_Opdracht_
Neem het deel van het fragment over de rechtbankuitspraak letterlijk over, beginnend bij "Seksuele handelingen met minderjarigen" en eindigend bij "jaar oud waren.".

_Fragment_
────

ECLI:NL:RBGEL:2013:1752

Rechtbank Gelderland

Datum uitspraak
16 juli 2013
Publicatiedatum
18 juli 2013
Zaaknummer
06/850214-12
Instantie
Rechtbank Gelderland
Type
Uitspraak
Rechtsgebied
Strafrecht
Procedures
  • Eerste aanleg - meervoudig
Rechters
  • M. Prisse
  • Kleinrensink
  • Welbergen
Vindplaatsen
  • Rechtspraak.nl
AI samenvatting door LexboostAutomatisch gegenereerd

Seksuele handelingen met minderjarigen onder zorg en waakzaamheid

Op 16 juli 2013 heeft de Rechtbank Gelderland uitspraak gedaan in een strafzaak tegen een verdachte uit Duiven, die beschuldigd werd van het verrichten van seksuele handelingen met twee jonge meisjes die aan zijn zorg en waakzaamheid waren toevertrouwd. De zaak kwam aan het licht na een aangifte van een van de slachtoffers in december 2011, waarna de verdachte op 16 januari 2012 werd aangehouden. De tenlastelegging omvatte ontuchtige handelingen met beide meisjes, die op het moment van de feiten nog geen zestien jaar oud waren.

Tijdens de zitting op 2 juli 2013 heeft de verdachte bekend dat hij ontuchtige handelingen heeft gepleegd met beide meisjes. De rechtbank heeft vastgesteld dat de verdachte de feiten duidelijk en ondubbelzinnig heeft erkend, waardoor de bewezenverklaring op basis van de verklaringen van de verdachte en de aangiften van de slachtoffers kon plaatsvinden. De rechtbank oordeelde dat de verdachte de grenzen van zijn rol als volwassene heeft overschreden en daarmee de lichamelijke en emotionele integriteit van de slachtoffers heeft geschonden.

De rechtbank heeft de verdachte veroordeeld tot een gevangenisstraf van drie maanden, waarvan twee maanden voorwaardelijk, en een werkstraf van 180 uur. Daarnaast is de verdachte verplicht om een schadevergoeding van €500,- te betalen aan het slachtoffer, vermeerderd met wettelijke rente. De rechtbank heeft bijzondere voorwaarden opgelegd, waaronder het volgen van behandeling en het houden aan aanwijzingen van de reclassering. De uitspraak benadrukt de ernst van seksuele misdrijven tegen minderjarigen en de noodzaak van bescherming van kwetsbare slachtoffers.

Uitspraak

RECHTBANK GELDERLAND

Team strafrecht
Zittingsplaats Zutphen
Meervoudige kamer
Parketnummer: 06/850214-1206/850214-12
Uitspraak d.d.: 16 juli 2013
Tegenspraak

VONNIS

in de zaak tegen:
[verdachte],
geboren te[geboortedag]
wonende te [adres]
Raadsman: mr. Vreeken, advocaat te Zutphen.
Onderzoek van de zaak
Dit vonnis is gewezen naar aanleiding van het onderzoek op de terechtzitting van 2 juli 2013.
De tenlastelegging
Nadat de tenlastelegging ter terechtzitting is gewijzigd is aan verdachte ten laste gelegd dat:
1.

────

_Gegevensset_

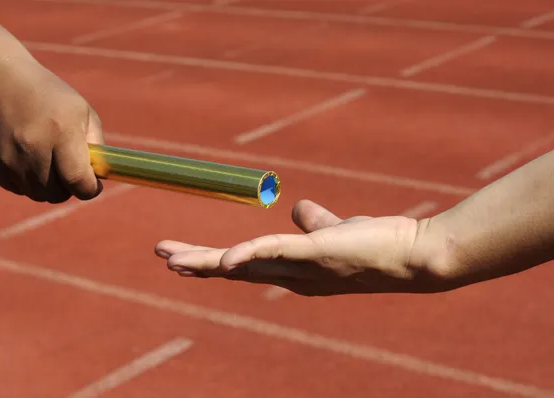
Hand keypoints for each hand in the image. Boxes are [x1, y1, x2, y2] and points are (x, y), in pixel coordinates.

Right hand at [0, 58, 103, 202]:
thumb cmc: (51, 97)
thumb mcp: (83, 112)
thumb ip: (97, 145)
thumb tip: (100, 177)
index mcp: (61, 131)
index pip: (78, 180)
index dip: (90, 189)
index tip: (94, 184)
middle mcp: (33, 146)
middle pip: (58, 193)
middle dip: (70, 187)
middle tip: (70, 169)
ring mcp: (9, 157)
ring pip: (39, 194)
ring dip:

────

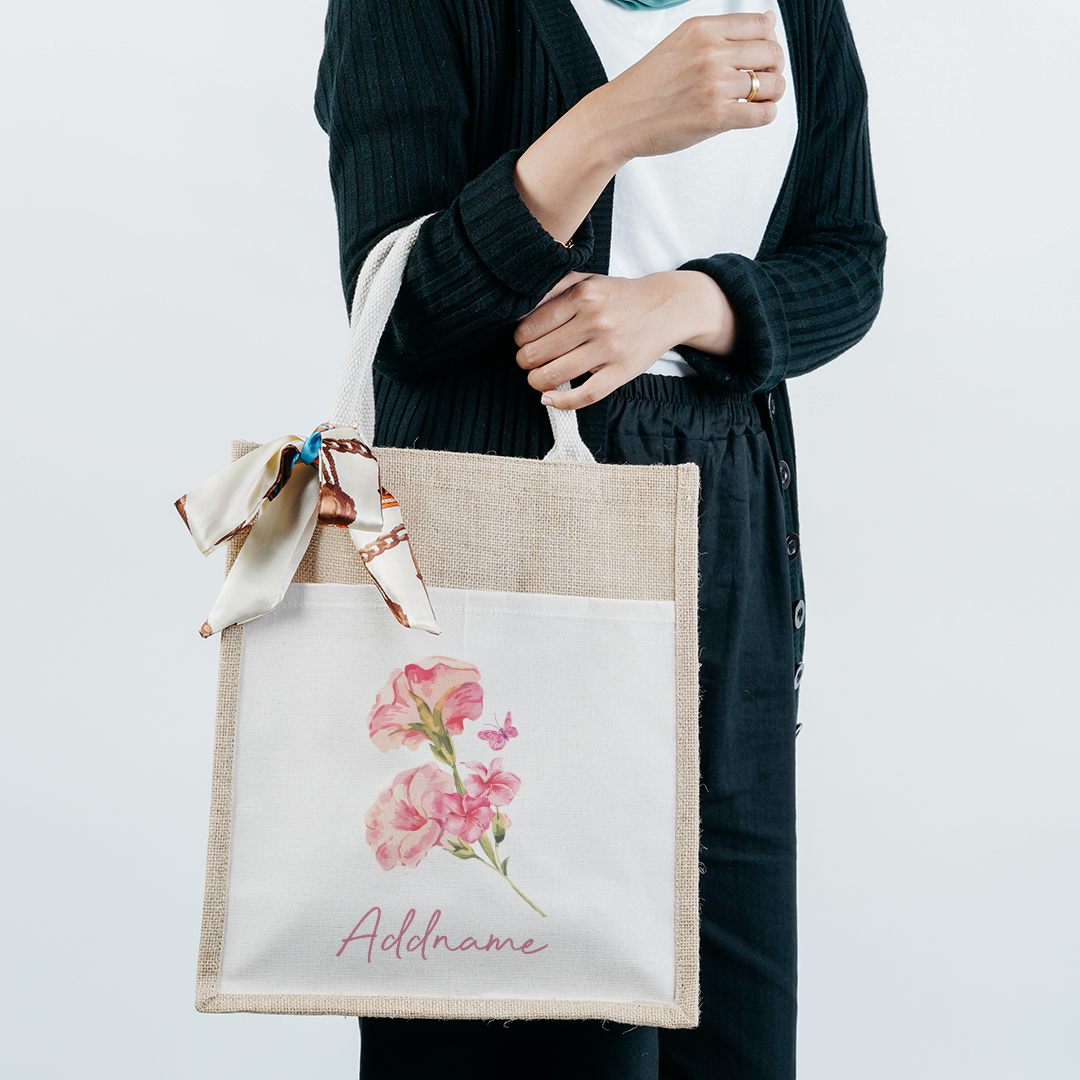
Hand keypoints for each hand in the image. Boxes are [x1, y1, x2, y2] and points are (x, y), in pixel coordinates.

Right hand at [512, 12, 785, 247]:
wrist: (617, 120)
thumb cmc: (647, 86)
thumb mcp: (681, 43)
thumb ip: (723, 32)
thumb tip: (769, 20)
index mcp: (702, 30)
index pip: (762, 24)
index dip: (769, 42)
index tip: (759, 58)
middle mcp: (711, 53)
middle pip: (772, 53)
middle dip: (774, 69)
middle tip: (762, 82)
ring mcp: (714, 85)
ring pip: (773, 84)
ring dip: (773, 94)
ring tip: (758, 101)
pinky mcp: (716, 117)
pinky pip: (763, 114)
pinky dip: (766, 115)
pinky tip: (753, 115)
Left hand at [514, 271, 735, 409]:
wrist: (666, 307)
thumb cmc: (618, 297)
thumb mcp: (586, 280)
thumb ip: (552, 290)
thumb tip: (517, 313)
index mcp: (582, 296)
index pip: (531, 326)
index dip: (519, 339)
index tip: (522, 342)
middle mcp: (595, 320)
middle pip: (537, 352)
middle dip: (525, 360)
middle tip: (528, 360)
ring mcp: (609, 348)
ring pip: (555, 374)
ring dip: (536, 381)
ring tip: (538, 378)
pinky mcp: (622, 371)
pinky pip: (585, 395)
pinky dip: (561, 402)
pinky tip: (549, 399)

────

_Antwoord_
Seksuele handelingen met minderjarigen onder zorg en waakzaamheid

Op 16 juli 2013 heeft de Rechtbank Gelderland uitspraak gedaan in een strafzaak tegen een verdachte uit Duiven, die beschuldigd werd van het verrichten van seksuele handelingen met twee jonge meisjes die aan zijn zorg en waakzaamheid waren toevertrouwd. De zaak kwam aan het licht na een aangifte van een van de slachtoffers in december 2011, waarna de verdachte op 16 januari 2012 werd aangehouden. De tenlastelegging omvatte ontuchtige handelingen met beide meisjes, die op het moment van de feiten nog geen zestien jaar oud waren.